PPMT Dusun Campurejo UNIMMA Memanfaatkan Sampah Organik Rumah Tangga dengan Keranjang Takakura

BNews–TEMANGGUNG- Kelompok mahasiswa dan dosen melaksanakan program Pengabdian Pada Masyarakat Terpadu (PPMT) Universitas Muhammadiyah Magelang. Kali ini mereka melaksanakannya di Dusun Campurejo, Desa Geblog, Kabupaten Temanggung (23/10/2020).

Perlu diketahui PPMT merupakan evolusi dari KKN yang dilakukan secara terintegrasi yang diharapkan dapat mengoptimalkan kegiatan pengabdian kepada masyarakat.

Kegiatan PPMT kali ini berfokus pada pengelolaan sampah dan limbah dari rumah tangga untuk mengurangi pembuangan sampah ke aliran air.

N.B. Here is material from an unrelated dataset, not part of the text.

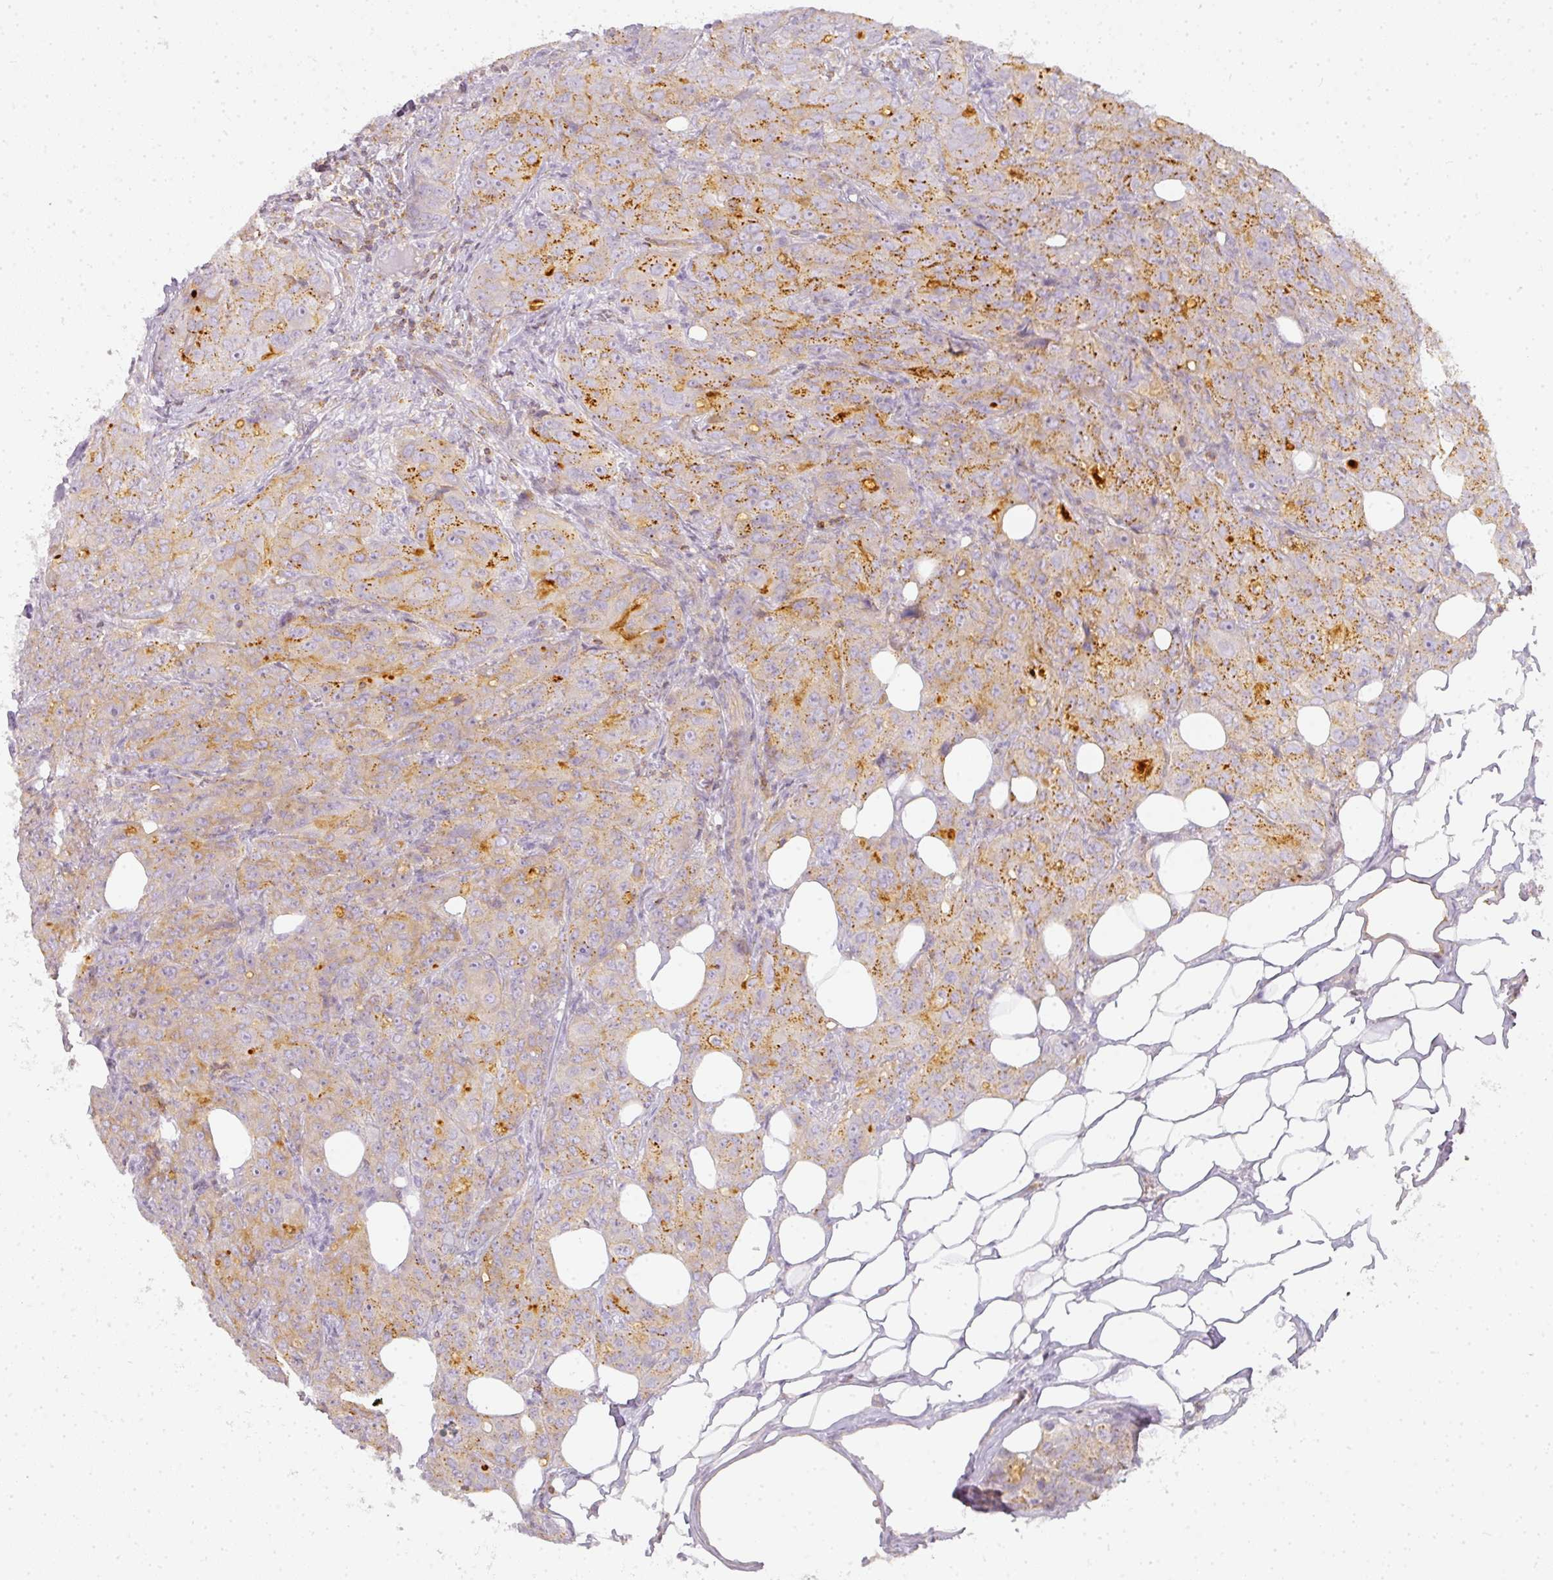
{"staining": {"intensity": "moderate", "quantity": "25%-75%", "location": "cytoplasmic/membranous"}, "tissue": "breast cancer", "cell_type": "Tumor cells", "image_type": "cancer", "snomed": [{"axis": "morphology", "description": "Duct carcinoma"}, {"axis": "topography", "description": "Breast"}], "caption": "Immunohistochemical staining of human breast intraductal carcinoma displays moderate cytoplasmic/membranous protein staining in about 25%-75% of tumor cells. (DAB = brown stain, brightfield microscopy at high magnification).", "gene": "TMEM42", "patient": {"sex": "female", "age": 43}}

Melalui program ini mahasiswa mengajak dan memberdayakan masyarakat untuk memanfaatkan sampah organik dari rumah tangga seperti kulit buah, makanan sisa basi;  ampas teh dan sebagainya untuk pembuatan pupuk kompos dengan metode keranjang takakura.

Keranjang takakura adalah keranjang pembuat kompos yang ringan dan praktis. Cara kerja keranjang takakura sangat cocok digunakan dirumah karena menghindari dari bau menyengat pembusukan sampah.

Pembuatan keranjang takakura dibuat dengan mudah yaitu menyiapkan keranjang plastik biasa yang berlubang untuk pembusukan aerob dan sirkulasi udara; lalu dilapisi kardus untuk mengkondisikan suhu agar lembab. Setelah terlapisi, masukkan sampah organik lalu diberi gabah dan Em4 untuk menyuburkan, terakhir tutup dan tunggu proses pembusukan.

Kegiatan ini telah diimplementasikan pada tanggal 23 Oktober 2020 bersama antara kelompok PPMT dan masyarakat setempat. Sampah organik yang telah menjadi pupuk diaplikasikan dalam bibit tanaman apotek hidup dan warung hidup, seperti jahe, kunyit, dan sayuran.

Loading...

Sehingga sampah dari rumah tangga ini dapat dikonsumsi kembali oleh masing – masing rumah tangga di Dusun Campurejo.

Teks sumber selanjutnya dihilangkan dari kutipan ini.